Crisi: è già finito anche il pesce italiano
ll deficit nazionale - denuncia Impresa Pesca Coldiretti - potrebbe ulteriormente aumentare per effetto della crisi che ha determinato un riduzione dei prezzi di vendita ed un aumento dei costi di produzione che per circa la meta sono rappresentati dal gasolio mentre si fa sempre più grave la stretta creditizia delle banche. La forbice tra prezzo all'origine e prezzo al consumo - ricorda Coldiretti Impresa Pesca - si e sempre più allargata. Mediamente su ogni euro del prezzo al consumo agli operatori di settore sono destinati solo 25 centesimi.

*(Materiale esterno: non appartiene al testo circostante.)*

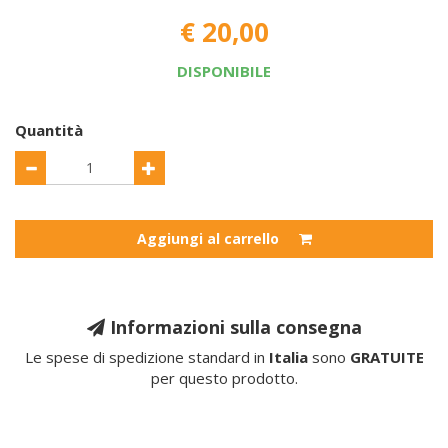
€ 20,00
DISPONIBILE
Quantità
Aggiungi al carrello
Informazioni sulla consegna
Le spese di spedizione standard in
Italia
sono
GRATUITE
per questo prodotto.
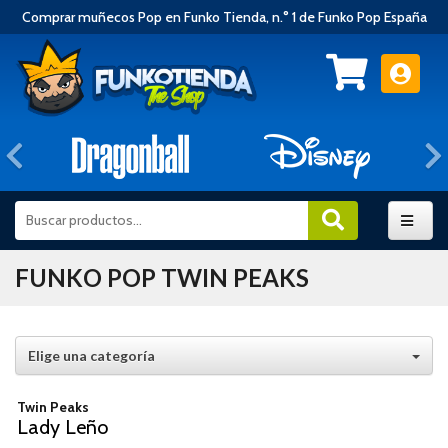
Comprar muñecos Pop en Funko Tienda, n.° 1 de Funko Pop España
Anterior
FUNKO POP TWIN PEAKS
Elige una categoría
Twin Peaks
Lady Leño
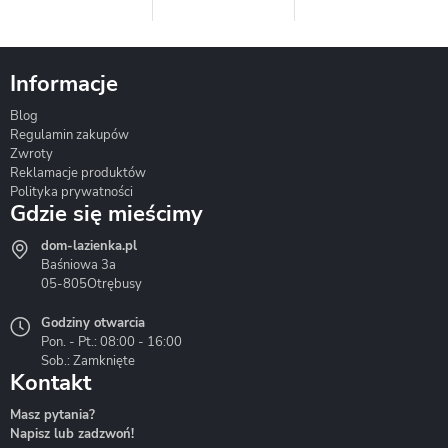
Informacje
Blog
Corsan
Gante
Hydrosan
Regulamin zakupów
Zwroty
Reklamacje produktów
Polityka prywatności
Gdzie się mieścimy
dom-lazienka.pl
Hydrostop
Inea
Invena
Baśniowa 3a
05-805
Otrębusy
Godziny otwarcia
Pon. - Pt.: 08:00 - 16:00
Sob.: Zamknięte
Kontakt
Liveno
Loge Garden
Massi
Masz pytania?
Napisz lub zadzwoń!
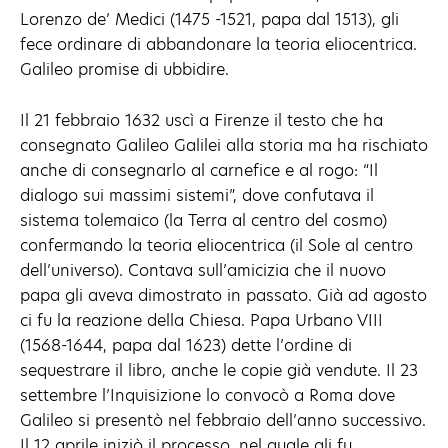
Lorenzo de’ Medici (1475 -1521, papa dal 1513), gli
fece ordinare di abbandonare la teoria eliocentrica.
Galileo promise di ubbidire.
Il 21 febbraio 1632 uscì a Firenze il testo che ha
consegnato Galileo Galilei alla storia ma ha rischiato
anche di consegnarlo al carnefice e al rogo: “Il
dialogo sui massimi sistemi”, dove confutava il
sistema tolemaico (la Terra al centro del cosmo)
confermando la teoria eliocentrica (il Sole al centro
dell’universo). Contava sull’amicizia che il nuovo
papa gli aveva dimostrato in passato. Già ad agosto
ci fu la reazione della Chiesa. Papa Urbano VIII
(1568-1644, papa dal 1623) dette l’ordine di
sequestrare il libro, anche le copie già vendute. Il 23
settembre l’Inquisizione lo convocò a Roma dove
Galileo si presentò nel febbraio dell’anno successivo.
Il 12 aprile iniziò il processo, nel quale gli fu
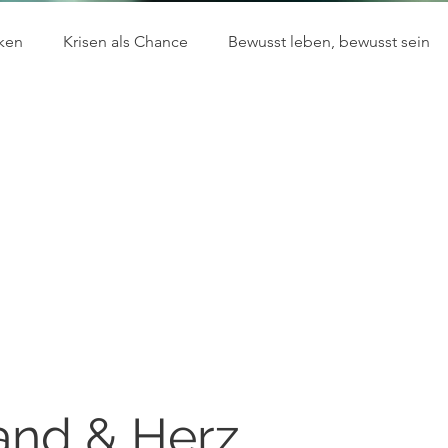
ken
Krisen als Chance
Bewusst leben, bewusst sein
Psychotherapie & Lebenssinn
Eltern sein - echt und g
 und Emotionen
Kommunikation, die verbindet
and & Herz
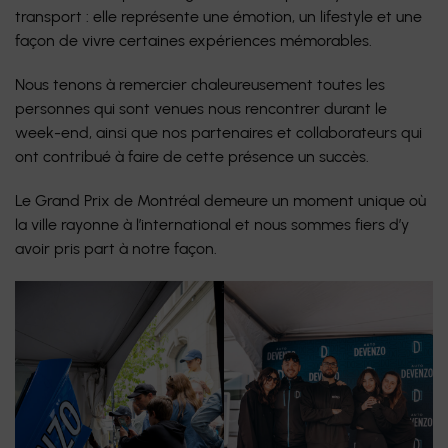
transport : elle représente une émotion, un lifestyle et une
façon de vivre certaines expériences mémorables.
Nous tenons à remercier chaleureusement toutes les
personnes qui sont venues nous rencontrer durant le
week-end, ainsi que nos partenaires et collaborateurs qui
ont contribué à faire de cette présence un succès.
Le Grand Prix de Montréal demeure un moment unique où
la ville rayonne à l’international et nous sommes fiers d’y
avoir pris part à notre façon.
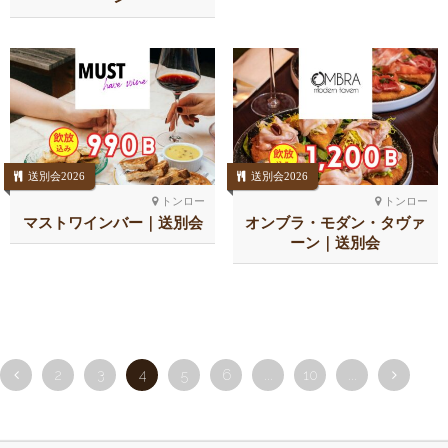
送別会2026
送別会2026
トンロー
トンロー
マストワインバー｜送別会
オンブラ・モダン・タヴァ
ーン｜送別会
2
3
4
5
6
...
10
...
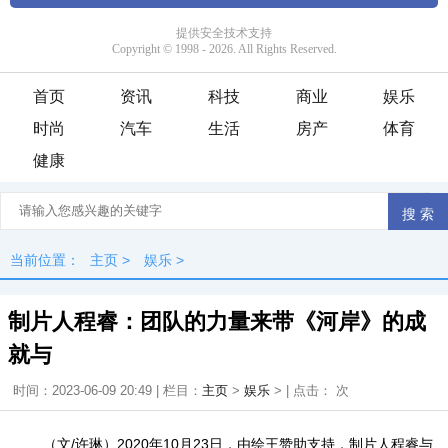
首页
资讯
科技
商业
娱乐
时尚
汽车
生活
房产
体育
健康
当前位置：
主页
>
娱乐
>
制片人程睿：团队的力量来带《河岸》的成
就与
时间：2023-06-09 20:49 | 栏目：
主页
>
娱乐
> | 点击：
次
（文/许琳）2020年10月23日，由绘王赞助支持，制片人程睿与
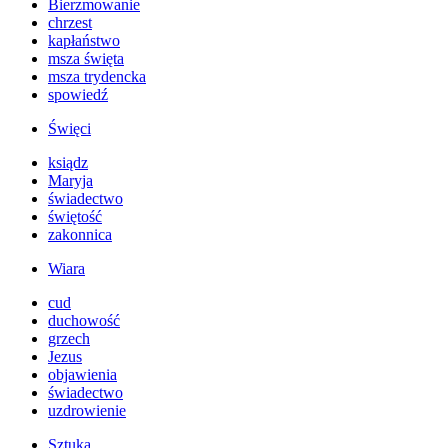
Bierzmowanie
chrzest
kapłaństwo
msza święta
msza trydencka
spowiedź
Święci
ksiądz
Maryja
świadectwo
świętość
zakonnica
Wiara
cud
duchowość
grzech
Jezus
objawienia
świadectwo
uzdrowienie
Sztuka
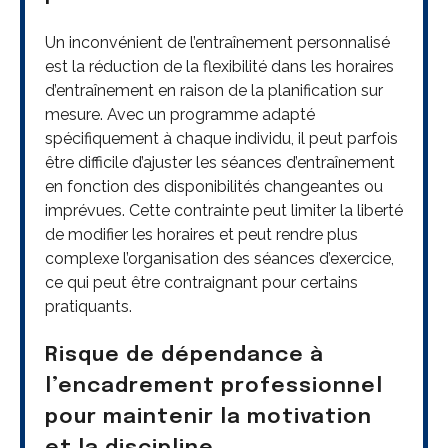
Un inconvénient de l’entraînement personnalisé
est la réduction de la flexibilité dans les horaires
d’entraînement en raison de la planification sur
mesure. Avec un programme adapté
spécifiquement à chaque individu, il peut parfois
être difficile d’ajuster les séances d’entraînement
en fonction des disponibilités changeantes ou
imprévues. Cette contrainte peut limiter la liberté
de modifier les horaires et peut rendre plus
complexe l’organisation des séances d’exercice,
ce qui peut être contraignant pour certains
pratiquants.
Risque de dépendance à
l’encadrement professionnel
pour maintenir la motivation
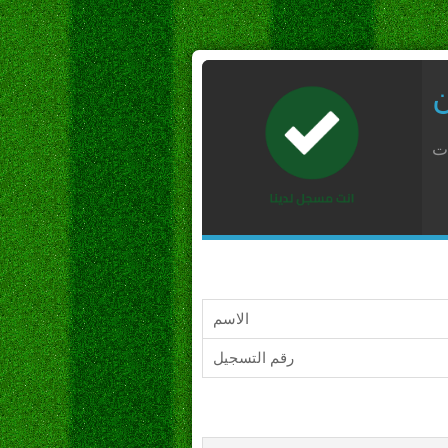
ن
ات
الاسم
رقم التسجيل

Secondo elaborazioni Impresa Pesca Coldiretti su dati Ismea, anche per effetto della crisi, il consumo domestico di prodotti ittici è diminuito complessivamente dell’1,5 per cento nel 2012. In calo, soprattutto, gli acquisti di pesce fresco, scesi del 3 per cento rispetto allo scorso anno ed in particolare di alici (-9,9 per cento), calamari (-8 per cento) e vongole. Ad aumentare le difficoltà il fatto che due pesci su tre consumati in Italia provengono dall’estero, ma attualmente la legge sull’etichettatura prevede la sola indicazione della zona di pesca che peraltro non è prevista obbligatoriamente per il pesce servito al ristorante. Secondo Impresa Pesca Coldiretti solo rendendo obbligatoria l’etichettatura d’origine potrà essere garantita piena trasparenza rispetto alla situazione attuale in cui si moltiplicano i casi di pesce straniero spacciato per italiano. Basta pensare al pangasio del Mekong, venduto come cernia, fino al polpo del Vietnam spacciato per nostrano. Ma – denuncia Coldiretti - ci sono anche l’halibut atlantico spacciato per sogliola, il dentice dalla Mauritania e le vongole turche, mentre i gamberetti sono spesso targati Cina, Argentina, Mozambico o, ancora, lo stesso Vietnam, dove peraltro è permesso un trattamento con antibiotici che in Europa è vietato in quanto pericoloso per la salute.